[Data items]
^^^^^^^^
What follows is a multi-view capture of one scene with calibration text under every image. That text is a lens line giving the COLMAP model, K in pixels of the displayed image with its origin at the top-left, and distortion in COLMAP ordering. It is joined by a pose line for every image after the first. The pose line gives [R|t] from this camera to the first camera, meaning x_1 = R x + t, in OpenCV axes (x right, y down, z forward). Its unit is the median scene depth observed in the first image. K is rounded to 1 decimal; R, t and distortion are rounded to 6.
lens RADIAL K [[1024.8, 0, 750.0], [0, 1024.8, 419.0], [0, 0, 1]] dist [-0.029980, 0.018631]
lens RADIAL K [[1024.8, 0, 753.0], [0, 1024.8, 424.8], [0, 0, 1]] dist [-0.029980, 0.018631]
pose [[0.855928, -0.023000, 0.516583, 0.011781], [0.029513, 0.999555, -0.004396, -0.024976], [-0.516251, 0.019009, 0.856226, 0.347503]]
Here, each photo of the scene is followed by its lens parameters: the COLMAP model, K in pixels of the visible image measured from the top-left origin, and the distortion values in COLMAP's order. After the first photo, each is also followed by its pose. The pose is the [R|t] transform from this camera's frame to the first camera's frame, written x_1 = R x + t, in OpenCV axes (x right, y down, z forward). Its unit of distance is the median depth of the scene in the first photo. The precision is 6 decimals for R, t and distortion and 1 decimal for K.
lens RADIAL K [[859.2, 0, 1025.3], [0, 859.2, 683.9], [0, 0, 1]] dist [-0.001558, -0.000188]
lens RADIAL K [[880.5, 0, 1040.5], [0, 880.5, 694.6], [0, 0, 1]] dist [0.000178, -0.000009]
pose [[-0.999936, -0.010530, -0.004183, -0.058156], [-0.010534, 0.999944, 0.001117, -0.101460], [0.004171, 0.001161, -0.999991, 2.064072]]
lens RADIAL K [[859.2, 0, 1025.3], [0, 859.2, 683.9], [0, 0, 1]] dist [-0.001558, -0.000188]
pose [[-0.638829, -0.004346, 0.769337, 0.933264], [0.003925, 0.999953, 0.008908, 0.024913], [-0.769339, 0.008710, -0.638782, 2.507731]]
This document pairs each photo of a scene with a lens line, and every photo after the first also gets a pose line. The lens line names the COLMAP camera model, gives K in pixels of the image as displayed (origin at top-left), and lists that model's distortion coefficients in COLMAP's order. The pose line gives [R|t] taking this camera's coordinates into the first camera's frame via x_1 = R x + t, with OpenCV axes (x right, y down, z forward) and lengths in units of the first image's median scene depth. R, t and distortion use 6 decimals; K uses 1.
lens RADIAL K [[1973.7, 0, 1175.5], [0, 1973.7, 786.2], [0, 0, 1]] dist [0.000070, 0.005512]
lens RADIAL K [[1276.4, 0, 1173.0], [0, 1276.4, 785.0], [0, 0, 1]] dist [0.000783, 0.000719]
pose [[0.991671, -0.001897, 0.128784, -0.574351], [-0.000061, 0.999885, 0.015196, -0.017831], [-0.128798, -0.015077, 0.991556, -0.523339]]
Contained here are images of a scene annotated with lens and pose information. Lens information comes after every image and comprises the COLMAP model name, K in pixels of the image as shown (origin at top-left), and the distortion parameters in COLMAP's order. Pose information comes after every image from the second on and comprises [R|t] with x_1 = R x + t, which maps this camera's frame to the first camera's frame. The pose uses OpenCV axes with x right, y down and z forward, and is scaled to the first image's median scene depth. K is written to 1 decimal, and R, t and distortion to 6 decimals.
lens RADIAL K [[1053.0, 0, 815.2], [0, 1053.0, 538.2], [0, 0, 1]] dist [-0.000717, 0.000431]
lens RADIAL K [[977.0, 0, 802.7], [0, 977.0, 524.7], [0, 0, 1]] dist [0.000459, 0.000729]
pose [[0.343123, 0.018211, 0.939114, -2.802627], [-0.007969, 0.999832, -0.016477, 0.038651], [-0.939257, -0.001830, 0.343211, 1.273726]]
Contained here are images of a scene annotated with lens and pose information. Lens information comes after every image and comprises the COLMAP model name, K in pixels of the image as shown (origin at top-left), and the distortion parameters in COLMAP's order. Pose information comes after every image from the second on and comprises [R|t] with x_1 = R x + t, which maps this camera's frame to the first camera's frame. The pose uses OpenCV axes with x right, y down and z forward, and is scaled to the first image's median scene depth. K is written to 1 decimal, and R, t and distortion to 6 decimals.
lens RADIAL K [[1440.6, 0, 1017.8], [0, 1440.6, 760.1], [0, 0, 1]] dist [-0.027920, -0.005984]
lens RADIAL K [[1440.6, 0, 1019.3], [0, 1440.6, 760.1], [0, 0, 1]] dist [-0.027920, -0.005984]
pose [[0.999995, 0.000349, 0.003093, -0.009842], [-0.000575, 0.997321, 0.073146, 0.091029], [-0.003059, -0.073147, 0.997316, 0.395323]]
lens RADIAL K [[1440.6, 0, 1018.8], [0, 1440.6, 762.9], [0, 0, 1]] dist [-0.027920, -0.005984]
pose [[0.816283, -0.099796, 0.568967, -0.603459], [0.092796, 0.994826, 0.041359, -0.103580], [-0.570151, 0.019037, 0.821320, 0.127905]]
^^^^^^^^
= About this task =
Go through the records above and copy each one exactly.

= Task output =
What follows is a multi-view capture of one scene with calibration text under every image. That text is a lens line giving the COLMAP model, K in pixels of the displayed image with its origin at the top-left, and distortion in COLMAP ordering. It is joined by a pose line for every image after the first. The pose line gives [R|t] from this camera to the first camera, meaning x_1 = R x + t, in OpenCV axes (x right, y down, z forward). Its unit is the median scene depth observed in the first image. K is rounded to 1 decimal; R, t and distortion are rounded to 6.
lens RADIAL K [[1024.8, 0, 750.0], [0, 1024.8, 419.0], [0, 0, 1]] dist [-0.029980, 0.018631]
lens RADIAL K [[1024.8, 0, 753.0], [0, 1024.8, 424.8], [0, 0, 1]] dist [-0.029980, 0.018631]
pose [[0.855928, -0.023000, 0.516583, 0.011781], [0.029513, 0.999555, -0.004396, -0.024976], [-0.516251, 0.019009, 0.856226, 0.347503]]
Here, each photo of the scene is followed by its lens parameters: the COLMAP model, K in pixels of the visible image measured from the top-left origin, and the distortion values in COLMAP's order. After the first photo, each is also followed by its pose. The pose is the [R|t] transform from this camera's frame to the first camera's frame, written x_1 = R x + t, in OpenCV axes (x right, y down, z forward). Its unit of distance is the median depth of the scene in the first photo. The precision is 6 decimals for R, t and distortion and 1 decimal for K.
lens RADIAL K [[859.2, 0, 1025.3], [0, 859.2, 683.9], [0, 0, 1]] dist [-0.001558, -0.000188]
lens RADIAL K [[880.5, 0, 1040.5], [0, 880.5, 694.6], [0, 0, 1]] dist [0.000178, -0.000009]
pose [[-0.999936, -0.010530, -0.004183, -0.058156], [-0.010534, 0.999944, 0.001117, -0.101460], [0.004171, 0.001161, -0.999991, 2.064072]]
lens RADIAL K [[859.2, 0, 1025.3], [0, 859.2, 683.9], [0, 0, 1]] dist [-0.001558, -0.000188]
pose [[-0.638829, -0.004346, 0.769337, 0.933264], [0.003925, 0.999953, 0.008908, 0.024913], [-0.769339, 0.008710, -0.638782, 2.507731]]
This document pairs each photo of a scene with a lens line, and every photo after the first also gets a pose line. The lens line names the COLMAP camera model, gives K in pixels of the image as displayed (origin at top-left), and lists that model's distortion coefficients in COLMAP's order. The pose line gives [R|t] taking this camera's coordinates into the first camera's frame via x_1 = R x + t, with OpenCV axes (x right, y down, z forward) and lengths in units of the first image's median scene depth. R, t and distortion use 6 decimals; K uses 1.
lens RADIAL K [[1973.7, 0, 1175.5], [0, 1973.7, 786.2], [0, 0, 1]] dist [0.000070, 0.005512]
lens RADIAL K [[1276.4, 0, 1173.0], [0, 1276.4, 785.0], [0, 0, 1]] dist [0.000783, 0.000719]
pose [[0.991671, -0.001897, 0.128784, -0.574351], [-0.000061, 0.999885, 0.015196, -0.017831], [-0.128798, -0.015077, 0.991556, -0.523339]]
Contained here are images of a scene annotated with lens and pose information. Lens information comes after every image and comprises the COLMAP model name, K in pixels of the image as shown (origin at top-left), and the distortion parameters in COLMAP's order. Pose information comes after every image from the second on and comprises [R|t] with x_1 = R x + t, which maps this camera's frame to the first camera's frame. The pose uses OpenCV axes with x right, y down and z forward, and is scaled to the first image's median scene depth. K is written to 1 decimal, and R, t and distortion to 6 decimals.
lens RADIAL K [[1053.0, 0, 815.2], [0, 1053.0, 538.2], [0, 0, 1]] dist [-0.000717, 0.000431]
lens RADIAL K [[977.0, 0, 802.7], [0, 977.0, 524.7], [0, 0, 1]] dist [0.000459, 0.000729]
pose [[0.343123, 0.018211, 0.939114, -2.802627], [-0.007969, 0.999832, -0.016477, 0.038651], [-0.939257, -0.001830, 0.343211, 1.273726]]
Contained here are images of a scene annotated with lens and pose information. Lens information comes after every image and comprises the COLMAP model name, K in pixels of the image as shown (origin at top-left), and the distortion parameters in COLMAP's order. Pose information comes after every image from the second on and comprises [R|t] with x_1 = R x + t, which maps this camera's frame to the first camera's frame. The pose uses OpenCV axes with x right, y down and z forward, and is scaled to the first image's median scene depth. K is written to 1 decimal, and R, t and distortion to 6 decimals.
lens RADIAL K [[1440.6, 0, 1017.8], [0, 1440.6, 760.1], [0, 0, 1]] dist [-0.027920, -0.005984]
lens RADIAL K [[1440.6, 0, 1019.3], [0, 1440.6, 760.1], [0, 0, 1]] dist [-0.027920, -0.005984]
pose [[0.999995, 0.000349, 0.003093, -0.009842], [-0.000575, 0.997321, 0.073146, 0.091029], [-0.003059, -0.073147, 0.997316, 0.395323]]
lens RADIAL K [[1440.6, 0, 1018.8], [0, 1440.6, 762.9], [0, 0, 1]] dist [-0.027920, -0.005984]
pose [[0.816283, -0.099796, 0.568967, -0.603459], [0.092796, 0.994826, 0.041359, -0.103580], [-0.570151, 0.019037, 0.821320, 0.127905]]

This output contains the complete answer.